Pour garder le poil luisant et un look impeccable, des coussinets jusqu’à la pointe de la truffe, Aglaé, coquette spitz des beaux quartiers parisiens, s’est fait offrir son toilettage de printemps à l’Alpha Dogs' House, un authentique spa pour boules de poils, niché près du Louvre. Au programme : shampoing, coupe, "pattucure" (soin des pattes et griffes) et pour finir, séance de massage et de luminothérapie, spécialité maison aux effets supposés anti-inflammatoires et relaxants. «On m’a assuré que cela aurait un effet bénéfique sur son anxiété», assure Ingrid, sa propriétaire. Au total, cette "dog mum" – en français, maman de chien – ainsi qu’elle se définit elle-même, aura déboursé 190 euros pour ces deux heures de papouilles canines.

Parfum spécial Médor

Décidément, rien n’est trop beau pour le meilleur ami de l’homme ! «Les maîtres considèrent désormais leur animal comme un membre à part entière de leur famille, parfois même comme leur enfant. Cela les incite à privilégier des produits et prestations de qualité», analyse Mélanie Gauthier, la fondatrice de Pet Cheri, une conciergerie haut de gamme qui propose exclusivement ses services aux animaux de compagnie. Outre les traditionnelles gardes (50 euros la journée) et promenades (25 euros l’heure), elle dispense divers soins et massages – l’enveloppement aux algues, à partir de 100 euros, devient un must – et s’adapte aux demandes les plus insolites, comme l’organisation de goûters d’anniversaire et même de Noëls spécial toutou, facturés jusqu’à 1 000 euros.

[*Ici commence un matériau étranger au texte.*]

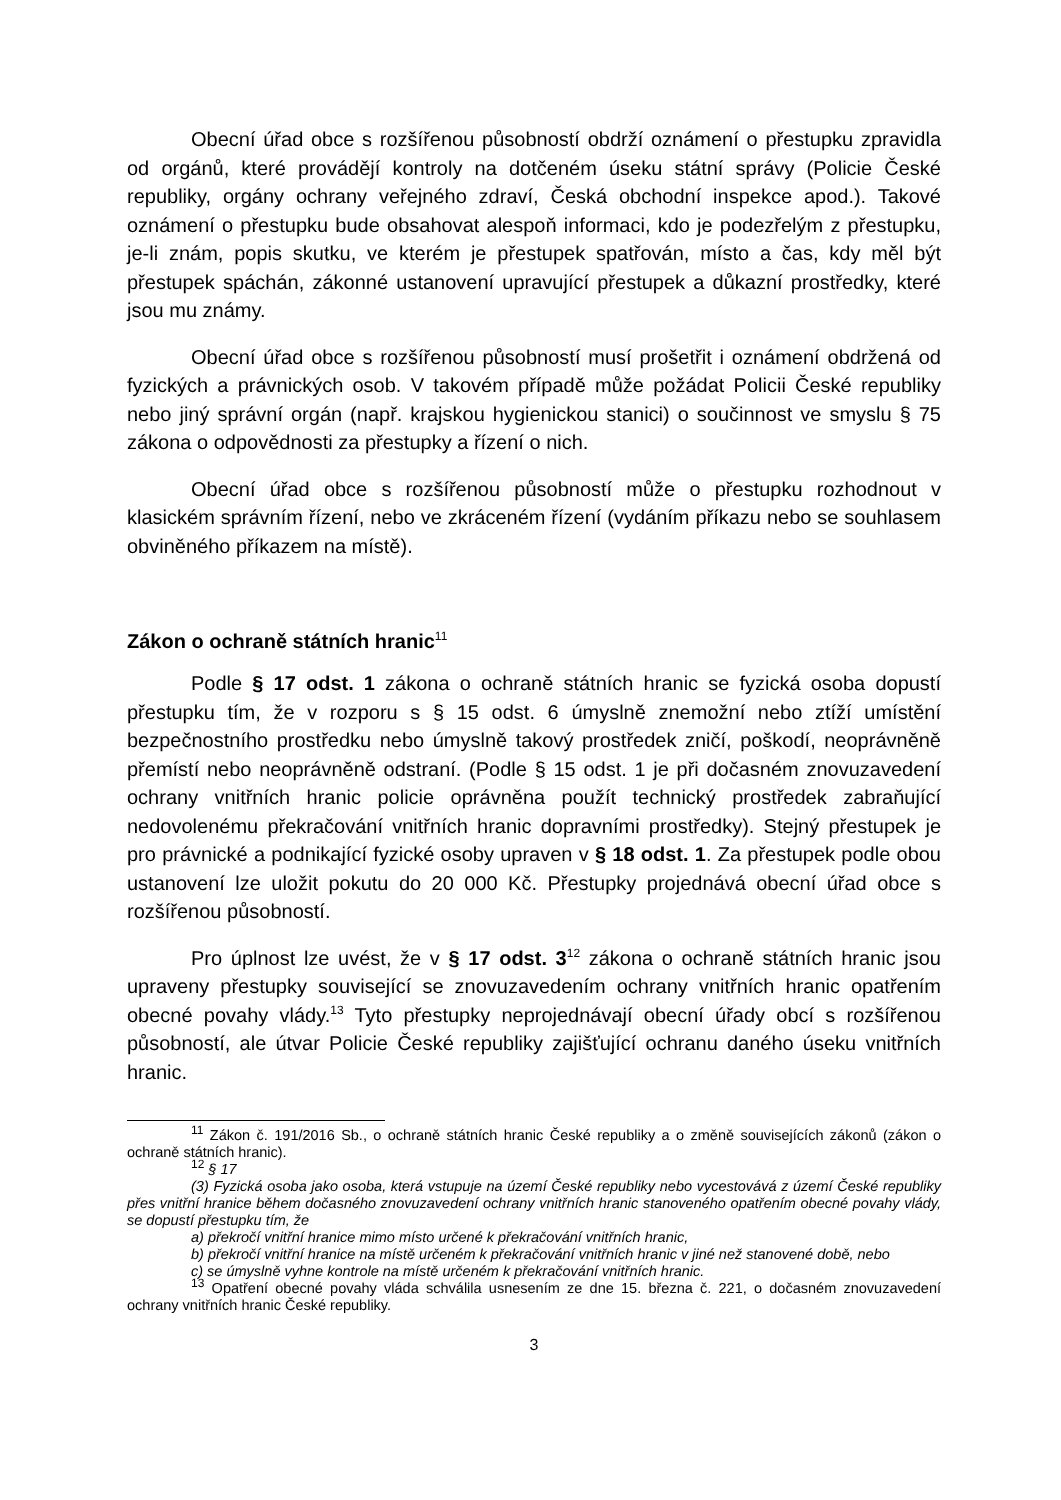Obecní úřad obce s rozšířenou působností obdrží oznámení o přestupku zpravidla od orgánů, které provádějí kontroly na dotčeném úseku státní správy (Policie České republiky, orgány ochrany veřejného zdraví, Česká obchodní inspekce apod.). Takové oznámení o přestupku bude obsahovat alespoň informaci, kdo je podezřelým z přestupku, je-li znám, popis skutku, ve kterém je přestupek spatřován, místo a čas, kdy měl být přestupek spáchán, zákonné ustanovení upravující přestupek a důkazní prostředky, které jsou mu známy.
Obecní úřad obce s rozšířenou působností musí prošetřit i oznámení obdržená od fyzických a právnických osob. V takovém případě může požádat Policii České republiky nebo jiný správní orgán (např. krajskou hygienickou stanici) o součinnost ve smyslu § 75 zákona o odpovědnosti za přestupky a řízení o nich.
Obecní úřad obce s rozšířenou působností může o přestupku rozhodnout v klasickém správním řízení, nebo ve zkráceném řízení (vydáním příkazu nebo se souhlasem obviněného příkazem na místě).
Zákon o ochraně státních hranic<sup>11</sup>
Podle § 17 odst. 1 zákona o ochraně státních hranic se fyzická osoba dopustí přestupku tím, že v rozporu s § 15 odst. 6 úmyslně znemožní nebo ztíží umístění bezpečnostního prostředku nebo úmyslně takový prostředek zničí, poškodí, neoprávněně přemístí nebo neoprávněně odstraní. (Podle § 15 odst. 1 je při dočasném znovuzavedení ochrany vnitřních hranic policie oprávněna použít technický prostředek zabraňující nedovolenému překračování vnitřních hranic dopravními prostředky). Stejný přestupek je pro právnické a podnikající fyzické osoby upraven v § 18 odst. 1. Za přestupek podle obou ustanovení lze uložit pokutu do 20 000 Kč. Přestupky projednává obecní úřad obce s rozšířenou působností.
Pro úplnost lze uvést, že v § 17 odst. 3<sup>12</sup> zákona o ochraně státních hranic jsou upraveny přestupky související se znovuzavedením ochrany vnitřních hranic opatřením obecné povahy vlády.<sup>13</sup> Tyto přestupky neprojednávají obecní úřady obcí s rozšířenou působností, ale útvar Policie České republiky zajišťující ochranu daného úseku vnitřních hranic.
<sup>11</sup> Zákon č. 191/2016 Sb., o ochraně státních hranic České republiky a o změně souvisejících zákonů (zákon o ochraně státních hranic).
<sup>12</sup> § 17
(3) Fyzická osoba jako osoba, která vstupuje na území České republiky nebo vycestovává z území České republiky přes vnitřní hranice během dočasného znovuzavedení ochrany vnitřních hranic stanoveného opatřením obecné povahy vlády, se dopustí přestupku tím, že
a) překročí vnitřní hranice mimo místo určené k překračování vnitřních hranic,
b) překročí vnitřní hranice na místě určeném k překračování vnitřních hranic v jiné než stanovené době, nebo
c) se úmyslně vyhne kontrole na místě určeném k překračování vnitřních hranic.
<sup>13</sup> Opatření obecné povahy vláda schválila usnesením ze dne 15. března č. 221, o dočasném znovuzavedení ochrany vnitřních hranic České republiky.
3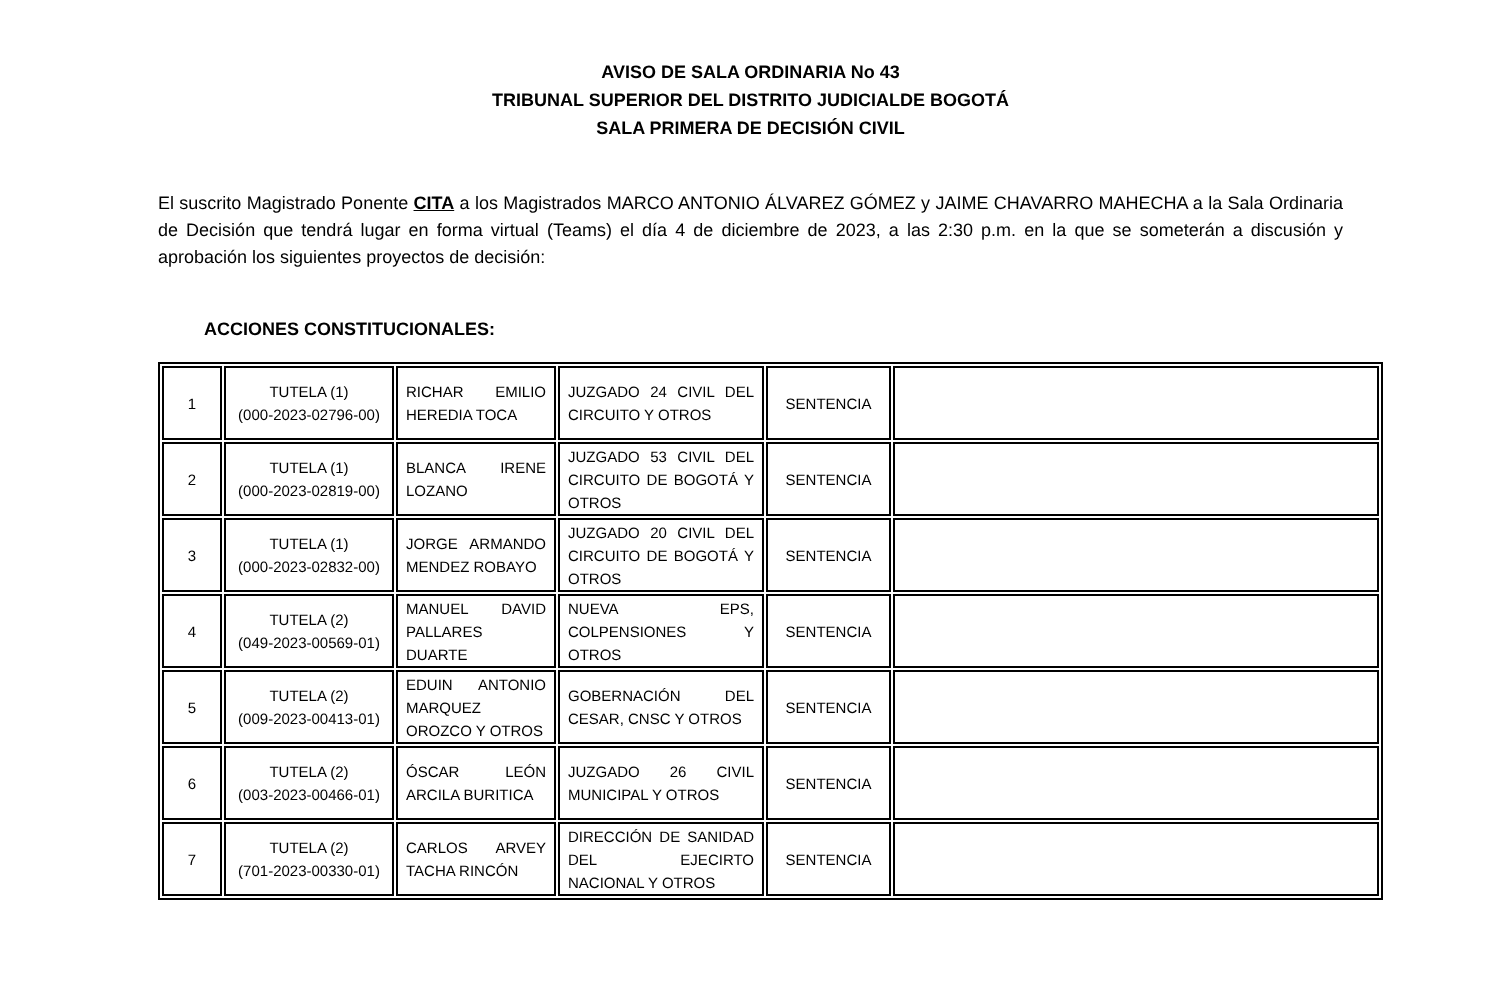AVISO DE SALA ORDINARIA No 43
TRIBUNAL SUPERIOR DEL DISTRITO JUDICIALDE BOGOTÁ
SALA PRIMERA DE DECISIÓN CIVIL
El suscrito Magistrado Ponente CITA a los Magistrados MARCO ANTONIO ÁLVAREZ GÓMEZ y JAIME CHAVARRO MAHECHA a la Sala Ordinaria de Decisión que tendrá lugar en forma virtual (Teams) el día 4 de diciembre de 2023, a las 2:30 p.m. en la que se someterán a discusión y aprobación los siguientes proyectos de decisión:
ACCIONES CONSTITUCIONALES:
| 1 | TUTELA (1) (000-2023-02796-00) | RICHAR EMILIO HEREDIA TOCA | JUZGADO 24 CIVIL DEL CIRCUITO Y OTROS | SENTENCIA | |
| 2 | TUTELA (1) (000-2023-02819-00) | BLANCA IRENE LOZANO | JUZGADO 53 CIVIL DEL CIRCUITO DE BOGOTÁ Y OTROS | SENTENCIA | |
| 3 | TUTELA (1) (000-2023-02832-00) | JORGE ARMANDO MENDEZ ROBAYO | JUZGADO 20 CIVIL DEL CIRCUITO DE BOGOTÁ Y OTROS | SENTENCIA | |
| 4 | TUTELA (2) (049-2023-00569-01) | MANUEL DAVID PALLARES DUARTE | NUEVA EPS, COLPENSIONES Y OTROS | SENTENCIA | |
| 5 | TUTELA (2) (009-2023-00413-01) | EDUIN ANTONIO MARQUEZ OROZCO Y OTROS | GOBERNACIÓN DEL CESAR, CNSC Y OTROS | SENTENCIA | |
| 6 | TUTELA (2) (003-2023-00466-01) | ÓSCAR LEÓN ARCILA BURITICA | JUZGADO 26 CIVIL MUNICIPAL Y OTROS | SENTENCIA | |
| 7 | TUTELA (2) (701-2023-00330-01) | CARLOS ARVEY TACHA RINCÓN | DIRECCIÓN DE SANIDAD DEL EJECIRTO NACIONAL Y OTROS | SENTENCIA | |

Too much ? Pas plus que Fefé, le premier parfum pour chien lancé il y a deux ans par Dolce & Gabbana (99 euros le flacon de 100 millilitres) ! L’anthropomorphisme, cette étrange manie que nous avons d’attribuer aux bêtes des envies ou des besoins semblables aux nôtres, fait de nos compagnons à quatre pattes des poules aux œufs d’or. Dans l’alimentation, les accessoires, l’habillement, le tourisme et même les gadgets high-tech, le chien est devenu la cible des as du marketing. Qui n’ont sûrement pas fini de nous surprendre.

Alimentation : pour toutou, c’est moelleux à l’apéro et glace au dessert !

Le péché mignon de Shlomo ? La glace aromatisée au poulet rôti. Dès que les rayons du soleil lui échauffent un peu trop le museau, ce petit carlin de 5 ans et demi lorgne sur cette friandise rafraîchissante, lancée voilà deux ans par son maître, Jordan Zaluski. «La recette, conçue avec un vétérinaire nutritionniste, nous a demandé six mois de préparation», confie cet ex-avocat et banquier d’affaires reconverti dans la "dog food". Delamour, sa marque de snacks gourmands, assure concilier le plaisir des papilles avec la santé de l’animal. «Nos glaces artisanales contiennent 50% de sucre et 30% de matières grasses en moins par rapport aux autres produits industriels, ainsi que des probiotiques qui favorisent la digestion», assure-t-il. Toutou kiffe à tous les coups. Pendant qu’il met quatre à six minutes à lécher un pot de glace (comptez 4,95 euros les 90 millilitres), son cerveau de canidé libère des endorphines, une hormone du plaisir. Résultat ? «Un chien qui consomme notre glace bat de la queue 70 fois par minute, en moyenne», a mesuré l’expert canin qui propose aussi des glaces à base de vitamines ou de spiruline. Sa marque se décline sur Internet, dans les concept stores canins, dans des cliniques vétérinaires et même dans des palaces, comme le Château de la Messardière à Saint-Tropez. Elle est en discussion avec Picard et vient de débarquer chez Monoprix pour distribuer ses "pépites", des compléments alimentaires au bœuf, poulet ou cabillaud visant à renforcer les articulations de Médor ou l’aider à déstresser.